4.2. Trends & Impact of NanoTechnology
NanoTechnology has the potential to become a more significant revolutionary force for business than the industrial revolution or the information technology revolution.In fact, many believe that the combined impact of both the industrial and information revolution may approach the magnitude of change that could result from the commercialization of NanoTechnology.Currently, NanoTechnology is moving from the basic research stage of its evolution into the applied research stage of technology maturity.Today there are several NanoTechnology companies already being traded on the public marketplace. As this technology evolves and matures, you can expect to see many more companies enter this space.
Today's manufacturing methods are very crude at the molecular level. Casting, grinding, milling, and even lithography move atoms in mass.It is like trying to make things out of LEGO blocks with boxing gloves on your hands.Yes, you can push the LEGO blocks into great heaps and pile them up; but you cannot really snap them together the way you would like.
5. Benefits of Nanotechnology:
Nanotechnology can solve many of the world's current problems. Some of the benefits of nanotechnology are stated below:
Advanced nanotech can solve many human problems.

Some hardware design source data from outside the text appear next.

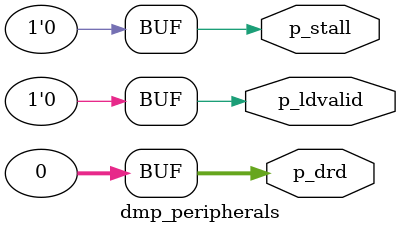
<source format=v>
module dmp_peripherals (p_ldvalid,
                        p_drd,
                        p_stall);

output   p_ldvalid; 
output   [31:0] p_drd; 
output   p_stall; 
wire    p_ldvalid; 
wire    [31:0] p_drd; 
wire    p_stall; 

assign p_ldvalid = 1'b 0; 
assign p_drd = {32{1'b 0}}; 
assign p_stall = 1'b 0; 

endmodule // module dmp_peripherals


</source>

Technology is not a panacea. However, it can be extremely useful in solving many kinds of problems. Improved housing and plumbing will increase health. More efficient agriculture and industry save water, land, materials, and labor, and reduce pollution. Access to information, education, and communication provides many opportunities for self improvement, economic efficiency, and participatory government. Cheap, reliable power is vital for the use of other technologies and provides many conveniences. Today, technology relies on distributed manufacturing, which requires many specialized materials and machines and highly trained labor.

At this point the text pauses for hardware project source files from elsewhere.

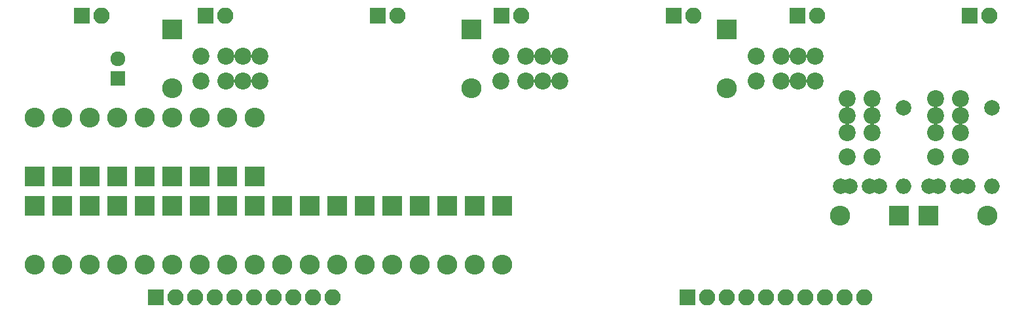
<source format=gbs>
G04 #@! TF.FileFunction,Soldermask,Bot*
%FSLAX46Y46*%
G04 Gerber Fmt 4.6, Leading zero omitted, Abs format (unit mm)*
G04 Created by KiCad (PCBNEW 4.0.4+e1-6308~48~ubuntu16.04.1-stable) date Mon Jan 22 22:00:05 2018*
%MOMM*%
%LPD*%
G01*
G04 APERTURE LIST*
%ADD10C,0.100000*%
%ADD11C,2.000000*%
%ADD12O,2.000000X2.000000*%
%ADD13R,2.100000X2.100000*%
%ADD14O,2.100000X2.100000*%
%ADD15R,2.600000X2.600000*%
%ADD16O,2.600000X2.600000*%
%ADD17R,1.924000X1.924000*%
%ADD18C,1.924000*%
%ADD19C,2.200000*%
G04 APERTURE END LIST*
D10*
D11*
X216535000Y-115570000D03*
D12*
X216535000Y-125730000D03*
D13*
X119820000Y-140130000D03*
D14*
X122360000Y-140130000D03*
X124900000Y-140130000D03*
X127440000Y-140130000D03*
X129980000Y-140130000D03*
X132520000Y-140130000D03*
X135060000Y-140130000D03*
X137600000Y-140130000D03*
X140140000Y-140130000D03*
X142680000Y-140130000D03*
D13*
X188570000Y-140130000D03*
D14*
X191110000Y-140130000D03*
X193650000Y-140130000D03*
X196190000Y-140130000D03*
X198730000Y-140130000D03*
X201270000Y-140130000D03*
X203810000Y-140130000D03*
X206350000Y-140130000D03*
X208890000Y-140130000D03*
X211430000Y-140130000D03*
D11*
X227965000Y-115570000D03*
D12*
X227965000Y-125730000D03*
D11*
X212110000Y-125730000D03*
X209610000Y-125730000D03*
X213360000Y-125730000D03*
X208360000Y-125730000D03*
X223540000Y-125730000D03*
X221040000Y-125730000D03*
X224790000Y-125730000D03*
X219790000Y-125730000D03*
D13*
X110250000Y-103620000D03*
D14*
X112790000Y-103620000D03*
D13*
X126280000Y-103620000D03*
D14*
X128820000Y-103620000D03*
D13*
X164560000Y-103620000D03*
D14*
X167100000Y-103620000D03*
D13*
X202840000Y-103620000D03*
D14*
X205380000Y-103620000D03*
D13*
X148530000Y-103620000D03*
D14*
X151070000Y-103620000D03*
D13*
X186810000Y-103620000D03*
D14*
X189350000Y-103620000D03*
D13*
X225090000Y-103620000D03*
D14*
X227630000Y-103620000D03*
D15*
X215900000Y-129540000D03*
D16*
X208280000Y-129540000D03*
D15*
X121920000Y-105410000D03*
D16*
X121920000Y-113030000D03*
D15*
X104140000Y-128270000D03*
D16*
X104140000Y-135890000D03*
D15*
X132588000Y-124460000D03*
D16*
X132588000Y-116840000D03*
D15*
X107696000Y-128270000D03*
D16*
X107696000Y-135890000D03*
D15*
X129032000Y-124460000D03*
D16*
X129032000Y-116840000D03*
D15*
X111252000Y-128270000D03*
D16*
X111252000Y-135890000D03*
D15*
X125476000Y-124460000D03*
D16*
X125476000Y-116840000D03*
D15*
X114808000Y-128270000D03*
D16*
X114808000Y-135890000D03*
D15*
X121920000Y-124460000D03*
D16*
X121920000Y-116840000D03*
D15*
X160655000Y-105410000D03*
D16*
X160655000Y-113030000D03*
D15*
X118364000Y-128270000D03*
D16*
X118364000Y-135890000D03*
D15*
X118364000Y-124460000D03*
D16*
X118364000Y-116840000D03*
D15*
X219710000Y-129540000D03*
D16*
X227330000Y-129540000D03*
D15*
X121920000Y-128270000D03*
D16*
X121920000Y-135890000D03*
D15*
X114808000Y-124460000D03*
D16*
X114808000Y-116840000D03*
D15*
X125476000Y-128270000D03*
D16*
X125476000Y-135890000D03*
D15*
X111252000Y-124460000D03*
D16*
X111252000Y-116840000D03*
D15*
X129032000Y-128270000D03*
D16*
X129032000Y-135890000D03*
D15*
X107696000Y-124460000D03*
D16*
X107696000Y-116840000D03*
D15*
X146812000Y-128270000D03*
D16*
X146812000Y-135890000D03*
D15*
X104140000Y-124460000D03*
D16*
X104140000Y-116840000D03*
D15*
X193675000Y-105410000D03*
D16*
X193675000Y-113030000D03*
D15*
X143256000Y-128270000D03*
D16*
X143256000Y-135890000D03*
D15*
X139700000Y-128270000D03*
D16*
X139700000Y-135890000D03*
D15*
X136144000Y-128270000D03*
D16*
X136144000Y-135890000D03*
D15*
X132588000Y-128270000D03*
D16*
X132588000Y-135890000D03*
D15*
X150368000Y-128270000D03*
D16*
X150368000Y-135890000D03*
D15*
X153924000Y-128270000D03*
D16*
X153924000Y-135890000D03*
D15*
X157480000Y-128270000D03*
D16*
X157480000Y-135890000D03*
D15*
X161036000Y-128270000D03*
D16*
X161036000Y-135890000D03*
D15*
X164592000Y-128270000D03*
D16*
X164592000Y-135890000D03*
D17*
X114935000Y-111760000D03*
D18*
X114935000Y-109220000D03*
D19*
X197460000Y-112090000D03*
X200660000Y-112090000D03*
X202860000Y-112090000D03*
X205060000Y-112090000D03*
X205060000Y-108890000D03*
X202860000Y-108890000D03*
X200660000Y-108890000D03*
X197460000Y-108890000D03*
X223850000Y-121945000D03*
X223850000Y-118745000D03*
X223850000Y-116545000D03*
X223850000Y-114345000D03*
X220650000Y-114345000D03*
X220650000Y-116545000D03*
X220650000Y-118745000D03*
X220650000Y-121945000D03*
X125705000Y-112090000D03*
X128905000Y-112090000D03*
X131105000Y-112090000D03*
X133305000Y-112090000D03*
X133305000Y-108890000D03*
X131105000Y-108890000D03*
X128905000Y-108890000D03*
X125705000Y-108890000D03*
X212420000Y-121945000D03*
X212420000Y-118745000D03*
X212420000Y-116545000D03*
X212420000Y-114345000D03*
X209220000Y-114345000D03*
X209220000Y-116545000D03*
X209220000Y-118745000D03*
X209220000Y-121945000D03*
X164440000Y-112090000D03*
X167640000Y-112090000D03*
X169840000Y-112090000D03*
X172040000Y-112090000D03*
X172040000Y-108890000D03*
X169840000Y-108890000D03*
X167640000Y-108890000D03*
X164440000Y-108890000D03*
M02*

</source>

Many diverse problems are related to water
A few basic problems create vast amounts of suffering and tragedy. Much industry can be directly replaced by nanotechnology. Agriculture can be moved into greenhouses. Residential water can be treated and recycled. Water-related diseases kill thousands, perhaps tens of thousands, of children each day. This is entirely preventable with basic technology, cheap to manufacture—if the factories are cheap and portable.
Nano Lasers in Communication:
The complex interaction between light and nanometer structures, like wires, has possibilities as new technology for devices and sensors. NAS researchers are studying light emission from a semiconductor nanowire-typically 10-100 nanometers wide and a few micrometers long-which functions as a laser. Lasers made from arrays of these wires have many potential applications in communications and sensing for NASA.